# Posseses Posseses More Sses Than.......



## sparkie2182 (May 12, 2007)

???????


----------



## djringjr (Feb 11, 2008)

Mississippi


----------



## sparkie2182 (May 12, 2007)

Mississippi.....Possses

So true.


----------



## djringjr (Feb 11, 2008)

In American Morse "HORSES POSSIES" and "MISSOURIS SISSIES ARE SISSIER MISSISSIPPI SISSIES" are all dots.


----------



## sparkie2182 (May 12, 2007)

We dont have sissies in the UK...... except in Government .
A drawback when learning morse.



What was considered to be examination speed and commercial speed?

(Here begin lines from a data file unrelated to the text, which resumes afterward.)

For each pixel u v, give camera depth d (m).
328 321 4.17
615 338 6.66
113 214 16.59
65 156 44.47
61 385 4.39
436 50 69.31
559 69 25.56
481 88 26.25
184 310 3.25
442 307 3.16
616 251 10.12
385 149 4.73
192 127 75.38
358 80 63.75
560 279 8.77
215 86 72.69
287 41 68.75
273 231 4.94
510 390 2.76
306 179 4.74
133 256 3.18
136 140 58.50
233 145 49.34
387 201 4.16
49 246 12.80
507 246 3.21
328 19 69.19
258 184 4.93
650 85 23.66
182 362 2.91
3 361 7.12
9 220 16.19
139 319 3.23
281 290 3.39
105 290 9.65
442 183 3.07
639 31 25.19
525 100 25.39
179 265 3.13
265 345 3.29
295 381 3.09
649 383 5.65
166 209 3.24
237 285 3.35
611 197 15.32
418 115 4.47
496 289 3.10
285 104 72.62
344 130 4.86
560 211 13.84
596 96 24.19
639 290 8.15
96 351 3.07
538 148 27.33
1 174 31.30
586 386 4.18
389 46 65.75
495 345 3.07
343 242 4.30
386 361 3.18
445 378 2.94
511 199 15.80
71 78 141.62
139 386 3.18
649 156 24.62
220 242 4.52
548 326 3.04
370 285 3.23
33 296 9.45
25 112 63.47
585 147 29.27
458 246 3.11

I used USCG stations as OBS and AMVER tx....all used side keys (bugs)?

I only used the straight "brasspounders" myself.

Almost always the USCG would immediately come-back with AA 00..... straight into the ships position and subsequent info.

Excellent operators throughout.....when i sailed with a junior r/o.....i always let them
work the USCG stations....great practice for them ....non too picky if the occasional "learners error" was made.


----------



## Ron Stringer (Mar 15, 2005)

djringjr said:


> In American Morse "HORSES POSSIES" and "MISSOURIS SISSIES ARE SISSIER MISSISSIPPI SISSIES" are all dots.


Are there not any dashes in American Morse for the letter 'P'?


----------



## Varley (Oct 1, 2006)

No, just like their 'M'.


----------



## Ron Stringer (Mar 15, 2005)

Varley said:


> No, just like their 'M'.


How skilled they must be to receive Morse that uses Silent Dash technology. Respect!


----------



## Troppo (Feb 18, 2010)

I sent many OBS to NRV on my first ship. They were very good.


----------



## sparkie2182 (May 12, 2007)

Obs.....great practice for the junior.

Bit of a pain for everyone else.


----------



## searover.don (Oct 21, 2021)

The word possesses possesses more S's than the word possessed possesses.


----------



## OzBoz (Dec 9, 2008)

djringjr said:


> Mississippi


Classlessnesses


----------



## Bill Cowe (10 mo ago)

djringjr said:


> In American Morse "HORSES POSSIES" and "MISSOURIS SISSIES ARE SISSIER MISSISSIPPI SISSIES" are all dots.


sorry they are not all dots - MOUR have dashes !


----------



## Bill Cowe (10 mo ago)

sparkie2182 said:


> We dont have sissies in the UK...... except in Government .
> A drawback when learning morse.
> 
> 
> ...


exam speed from memory was 20 wpm for 2nd class and 25 fir 1st class -using a sideswiper electronic key 40 wpm was easy and very clear


----------



## Varley (Oct 1, 2006)

Yes Ron, rather like the go I had at ArmuellesRadio on a bug key (a visit when we were parked there taking bananas). My clumsy attempts were met with a shrug and "who'se worried about a few extra dots"


----------



## searover.don (Oct 21, 2021)

searover.don said:


> The word possesses possesses more S's than the word possessed possesses.


This was a test for microphone sibilance not for my spelling


----------



## david.hopcroft (Jun 29, 2005)

I bought and quickly got used to a bug when I joined a fruit reefer call sign ZSHI

David
+


----------